Please check my proof for the following result:
I want to prove a result for $D\eta_{\epsilon}$ the gradient of the standard mollifier $\eta$. The function $\eta$ is defined as follows:
Let $\eta_{\epsilon}(x) = \frac{1}{\epsilon^{n}}\eta(\frac{x}{\epsilon})$ where $\eta(x) = Ce^{\frac{1}{|x|^{2}-1}}$ if $|x|<1$ and $0$ if $|x| \geq 1$.
We know that $\eta(x)$ is smooth and bounded with compact support $\text{spt}(\eta_{\epsilon}) \subset B(0,\epsilon) \subset U$ where $U \subset \mathbb{R}^{n}$, obtaining its maximum at 0.
I want to show what $D\eta_{\epsilon}(x)$ is and conclude that $D\eta_{\epsilon} \in L^{\infty}(\mathbb{R}^{n})$. Where $D$ is the gradient vector. To use the chain rule I will let $g_{i}(x_{i}) = \frac{x_{i}}{\epsilon}$ and then by the chain rule we have $\frac{\partial \eta}{\partial x_{i}} = \frac{\partial \eta}{\partial g_{i}}\frac{\partial g_{i}}{\partial x_{i}}$.
$D\eta_{\epsilon}(x) := D(\frac{1}{\epsilon^{n}} \eta(\frac{x}{\epsilon}))$ $= \frac{1}{\epsilon^{n}}D(\eta(\frac{x}{\epsilon}))$ =$\frac{1}{\epsilon^{n}}(\frac{\partial \eta(\frac{x}{\epsilon})}{\partial x_{i}}, ...,\frac{\partial \eta(\frac{x}{\epsilon})}{\partial x_{n}})$ = $\frac{1}{\epsilon^{n}}(\frac{1}{\epsilon}\frac{\partial \eta}{\partial g_{i}}, ...,\frac{1}{\epsilon}\frac{\partial \eta}{\partial g_{n}})$ = $\frac{1}{\epsilon^{n+1}}(\frac{\partial \eta}{\partial g_{i}}, ...,\frac{\partial \eta}{\partial g_{n}})$
Since $\eta$ is bounded with compact support it follows that each $\frac{\partial \eta}{\partial g_{i}}$ will be bounded on compact supports and therefore $|D \eta_{\epsilon}| < \infty$ and $D \eta_{\epsilon} \in L^{\infty}(\mathbb{R}^{n})$.

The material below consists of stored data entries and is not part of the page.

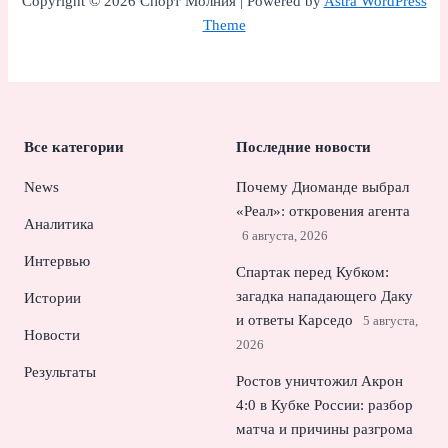
Copyright © 2026 Спорт Молния | Powered by
Astra WordPress
Theme
Все категории
Последние новости
News
Почему Диоманде выбрал
«Реал»: откровения агента
Аналитика
6 августа, 2026
Интервью
Спартак перед Кубком:
загадка нападающего Даку
Истории
и ответы Карседо
5 августа,
Новости
2026
Результаты
Ростов уничтожил Акрон
4:0 в Кубке России: разбор
матча и причины разгрома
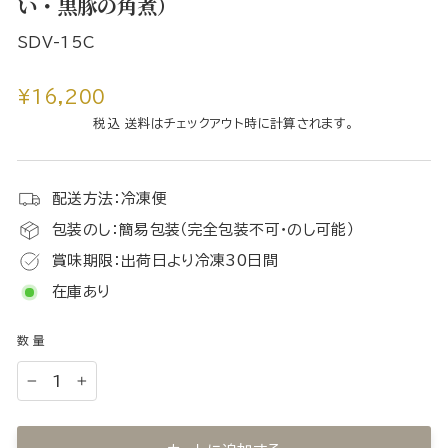
い・黒豚の角煮）
SDV-15C
通
¥16,200
常
税込 送料はチェックアウト時に計算されます。
価
格
配送方法：冷凍便
包装のし：簡易包装（完全包装不可・のし可能）
賞味期限：出荷日より冷凍30日間
在庫あり
数量
−
+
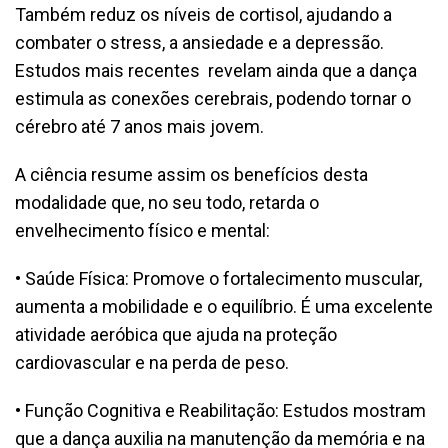
Também reduz os níveis de cortisol, ajudando a
combater o stress, a ansiedade e a depressão.
Estudos mais recentes revelam ainda que a dança
estimula as conexões cerebrais, podendo tornar o
cérebro até 7 anos mais jovem.
A ciência resume assim os benefícios desta
modalidade que, no seu todo, retarda o
envelhecimento físico e mental:
• Saúde Física: Promove o fortalecimento muscular,
aumenta a mobilidade e o equilíbrio. É uma excelente
atividade aeróbica que ajuda na proteção
cardiovascular e na perda de peso.
• Função Cognitiva e Reabilitação: Estudos mostram
que a dança auxilia na manutenção da memória e na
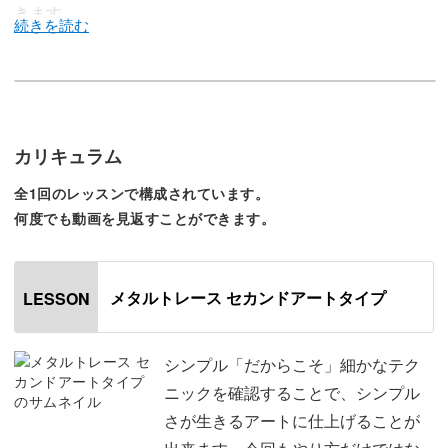
きます。
別講座「■Metal Trace」では、メタリックなトレースアー
トをレクチャーしました。
カリキュラム
全1回のレッスンで構成されています。
何度でも動画を見返すことができます。
意外にもシンプルバージョンのリクエストが多かったた
め、リクエストにお応えして、シンプルバージョンのやり
方も公開します！
メタルトレース セカンドアートタイプ
LESSON
シンプル「だからこそ」細かなテク
ニックを確認することで、シンプル
実は私のサロンでもこちらのアートのオーダーが多く、皆
さが生きるアートに仕上げることが
さんのサロンでも実際に使っていただけること間違いなし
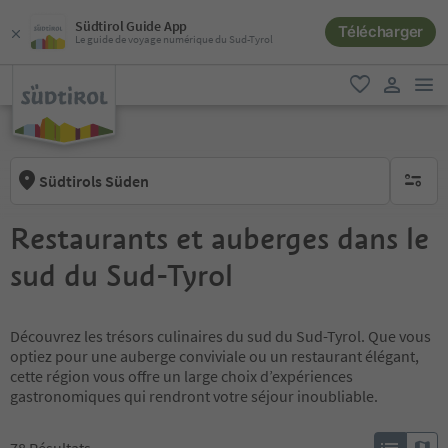
Südtirol Guide App
Télécharger
Le guide de voyage numérique du Sud-Tyrol
lie
favori
lien util
Südtirols Süden
aucun fi
Restaurants et auberges dans le
sud du Sud-Tyrol
Découvrez les trésors culinaires du sud du Sud-Tyrol. Que vous
optiez pour une auberge conviviale ou un restaurant élégant,
cette région vous offre un large choix d’expériences
gastronomiques qui rendront votre séjour inoubliable.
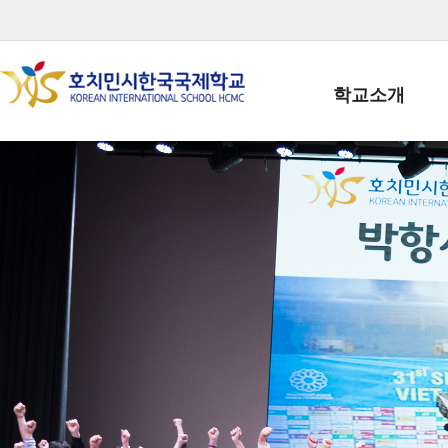
학교소개
학교장인사말
학생회장인사말
학교상징
학교연혁
학교 CI
교직원현황
학생현황
위치/전화
전경사진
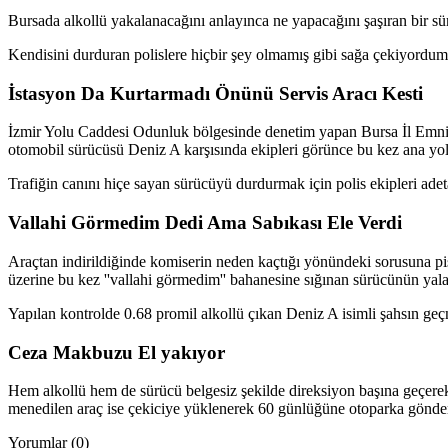
Bursada alkollü yakalanacağını anlayınca ne yapacağını şaşıran bir sür
Kendisini durduran polislere hiçbir şey olmamış gibi sağa çekiyordum 
İstasyon Da Kurtarmadı Önünü Servis Aracı Kesti
İzmir Yolu Caddesi Odunluk bölgesinde denetim yapan Bursa İl Emniyet
otomobil sürücüsü Deniz A karşısında ekipleri görünce bu kez ana yola
Trafiğin canını hiçe sayan sürücüyü durdurmak için polis ekipleri ade
Vallahi Görmedim Dedi Ama Sabıkası Ele Verdi
Araçtan indirildiğinde komiserin neden kaçtığı yönündeki sorusuna piş
üzerine bu kez ''vallahi görmedim'' bahanesine sığınan sürücünün yala
Yapılan kontrolde 0.68 promil alkollü çıkan Deniz A isimli şahsın geç
Ceza Makbuzu El yakıyor
Hem alkollü hem de sürücü belgesiz şekilde direksiyon başına geçerek tr
menedilen araç ise çekiciye yüklenerek 60 günlüğüne otoparka gönder
Yorumlar (0)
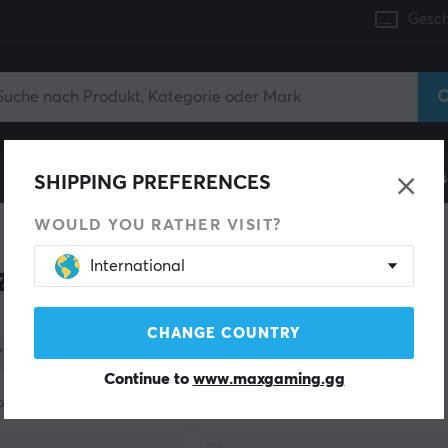
Gesch
Konsole
Gaming-Stühle
Handyzubehör
Zuhaus
SHIPPING PREFERENCES
WOULD YOU RATHER VISIT?
International
zubehör
CHANGE COUNTRY
Kategorie
Farbe
Lagerbestand
Continue to
www.maxgaming.gg
Produkte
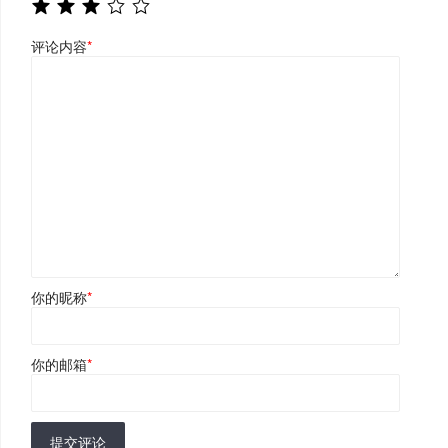
评论内容
*
你的昵称
*
你的邮箱
*
提交评论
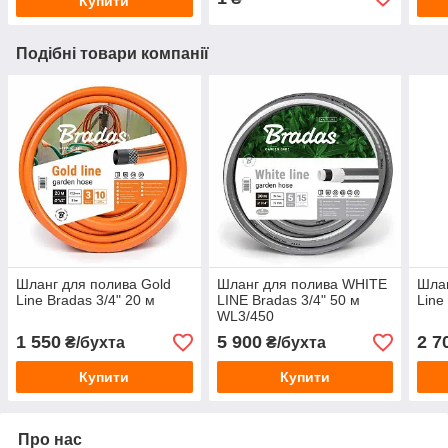
Купити
Подібні товари компанії
Шланг для полива Gold
Шланг для полива WHITE
Шлан
Line Bradas 3/4" 20 м
LINE Bradas 3/4" 50 м
Line
WL3/450
1 550
5 900
2 7
₴/бухта
₴/бухта
Купити
Купити
Про нас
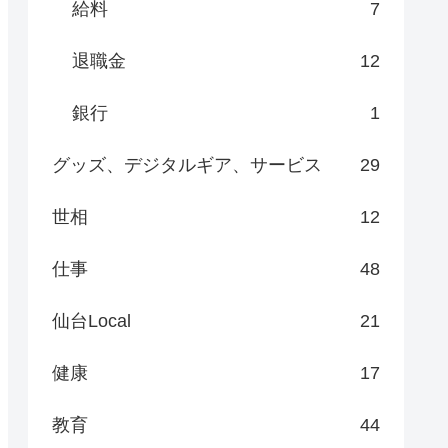
給料
7
退職金
12
銀行
1
グッズ、デジタルギア、サービス
29
世相
12
仕事
48
仙台Local
21
健康
17
教育
44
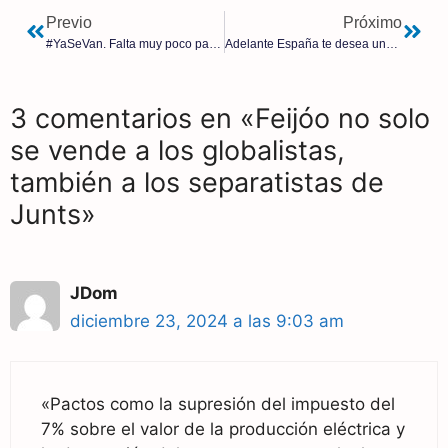
Previo
Próximo
#YaSeVan. Falta muy poco para que este gobierno se vaya. El video de estas Navidades
Adelante España te desea una muy Feliz Navidad
3 comentarios en «Feijóo no solo
se vende a los globalistas,
también a los separatistas de
Junts»
JDom
diciembre 23, 2024 a las 9:03 am
«Pactos como la supresión del impuesto del
7% sobre el valor de la producción eléctrica y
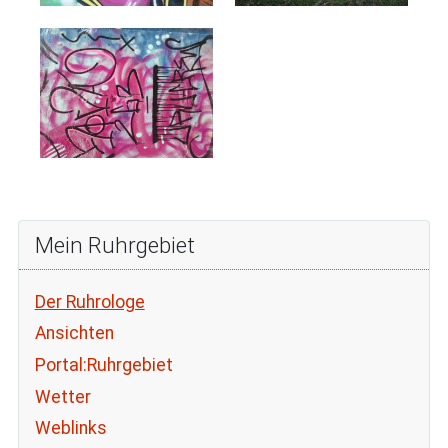
Mein Ruhrgebiet
Der Ruhrologe
Ansichten
Portal:Ruhrgebiet
Wetter
Weblinks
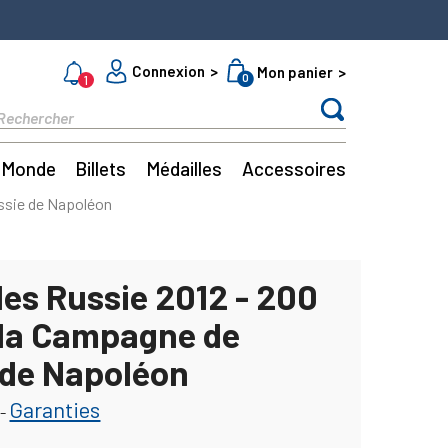
Connexion
Mon panier
0
1
Monde
Billets
Médailles
Accessoires
ussie de Napoléon
les Russie 2012 - 200
 la Campagne de
 de Napoléon
Garanties
-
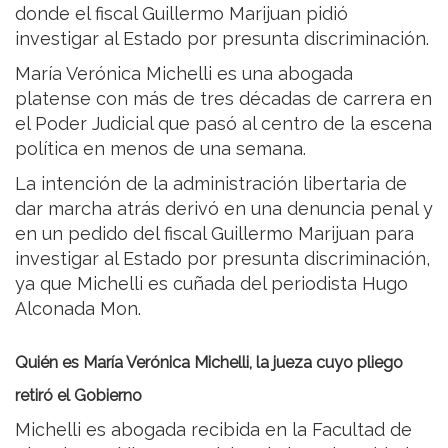
donde el fiscal Guillermo Marijuan pidió
investigar al Estado por presunta discriminación.
María Verónica Michelli es una abogada
platense con más de tres décadas de carrera en
el Poder Judicial que pasó al centro de la escena
política en menos de una semana.
La intención de la administración libertaria de
dar marcha atrás derivó en una denuncia penal y
en un pedido del fiscal Guillermo Marijuan para
investigar al Estado por presunta discriminación,
ya que Michelli es cuñada del periodista Hugo
Alconada Mon.
Quién es María Verónica Michelli, la jueza cuyo pliego
retiró el Gobierno
Michelli es abogada recibida en la Facultad de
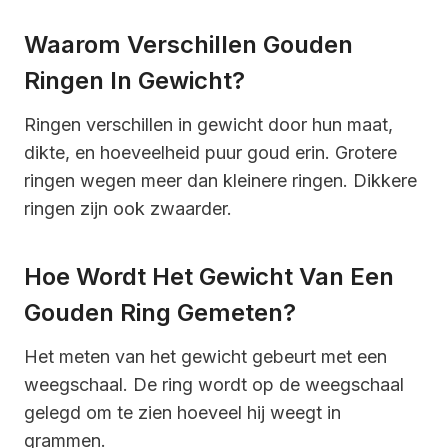
Waarom Verschillen Gouden
Ringen In Gewicht?
Ringen verschillen in gewicht door hun maat,
dikte, en hoeveelheid puur goud erin. Grotere
ringen wegen meer dan kleinere ringen. Dikkere
ringen zijn ook zwaarder.
Hoe Wordt Het Gewicht Van Een
Gouden Ring Gemeten?
Het meten van het gewicht gebeurt met een
weegschaal. De ring wordt op de weegschaal
gelegd om te zien hoeveel hij weegt in
grammen.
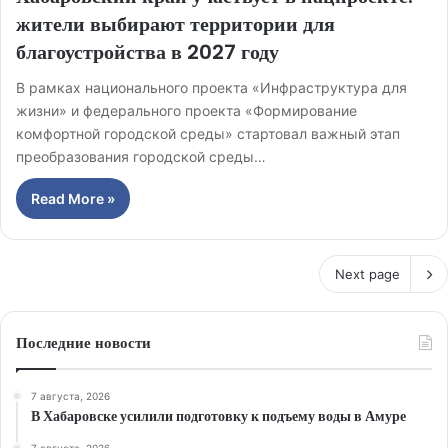
жители выбирают территории для
благоустройства в 2027 году
В рамках национального проекта «Инфраструктура для
жизни» и федерального проекта «Формирование
комфортной городской среды» стартовал важный этап
преобразования городской среды…
Read More »
Next page
Последние новости
7 августа, 2026
В Хабаровске усилили подготовку к подъему воды в Амуре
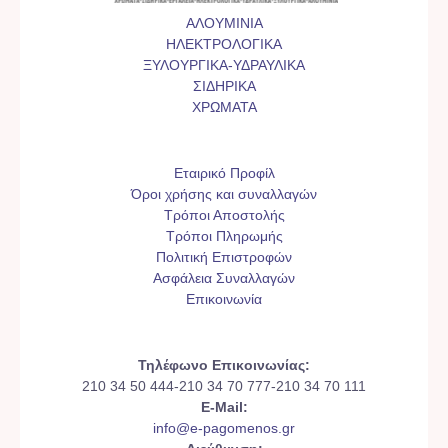
ΑΛΟΥΜΙΝΙΑ
ΗΛΕΚΤΡΟΛΟΓΙΚΑ
ΞΥΛΟΥΡΓΙΚΑ-ΥΔΡΑΥΛΙΚΑ
ΣΙΔΗΡΙΚΑ
ΧΡΩΜΑΤΑ
Εταιρικό Προφίλ
Όροι χρήσης και συναλλαγών
Τρόποι Αποστολής
Τρόποι Πληρωμής
Πολιτική Επιστροφών
Ασφάλεια Συναλλαγών
Επικοινωνία
Τηλέφωνο Επικοινωνίας:
210 34 50 444-210 34 70 777-210 34 70 111
E-Mail:
info@e-pagomenos.gr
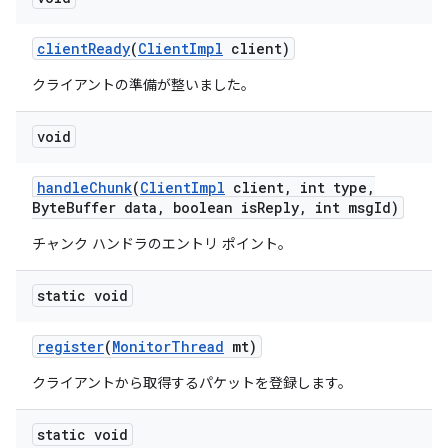
client
Ready
(
Client
Impl
client)
クライアントの準備が整いました。
void
handle
Chunk
(
Client
Impl
client
,
int type
,
Byte
Buffer data
,
boolean is
Reply
,
int msg
Id)
チャンク ハンドラのエントリ ポイント。
static void
register
(
Monitor
Thread
mt)
クライアントから取得するパケットを登録します。
static void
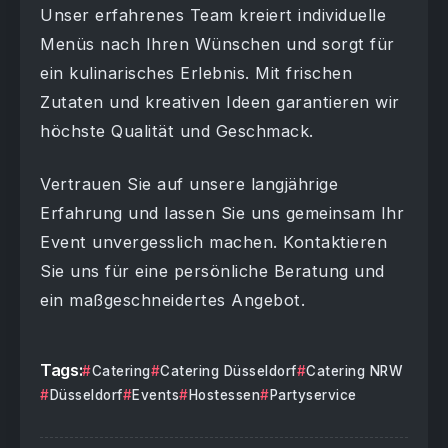
Unser erfahrenes Team kreiert individuelle
Menüs nach Ihren Wünschen und sorgt für
ein kulinarisches Erlebnis. Mit frischen
Zutaten und kreativen Ideen garantieren wir
höchste Qualität und Geschmack.
Vertrauen Sie auf unsere langjährige
Erfahrung und lassen Sie uns gemeinsam Ihr
Event unvergesslich machen. Kontaktieren
Sie uns für eine persönliche Beratung und
ein maßgeschneidertes Angebot.
Tags:
Catering
Catering Düsseldorf
Catering NRW
Düsseldorf
Events
Hostessen
Partyservice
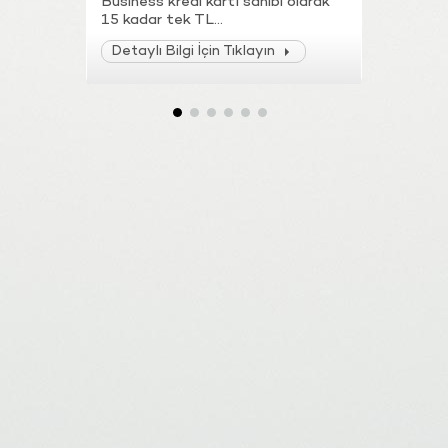
Business kredi kartı sahibi olarak
sahibi ola
15 kadar tek TL...
yapacağını
Detaylı Bilgi İçin Tıklayın
Detaylı B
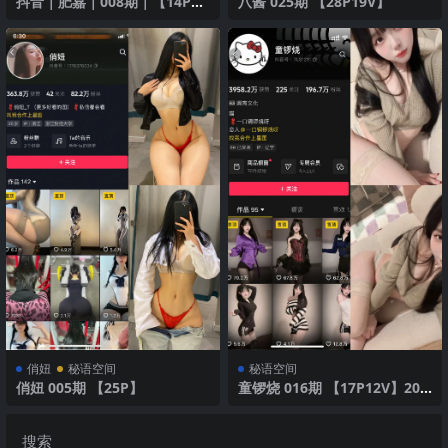
抖音｜肥嘉｜008期｜【14P1
八酱 025期 【28P19V】
V】｜红色蕾丝内衣
俏妞
秘语空间
秘语空间
俏妞 005期 【25P】
童锣烧 016期 【17P12V】202
5年最新版
搜索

Is this proof fine? Thanks for assistance.
I don't think you need the computation of $D\eta_\epsilon$. The gradient of any smooth compactly supported function is bounded, being itself a continuous function with compact support. Since $\eta$ is smooth and has compact support, the rescaled function $\eta_\epsilon$ also has those properties. The conclusion follows.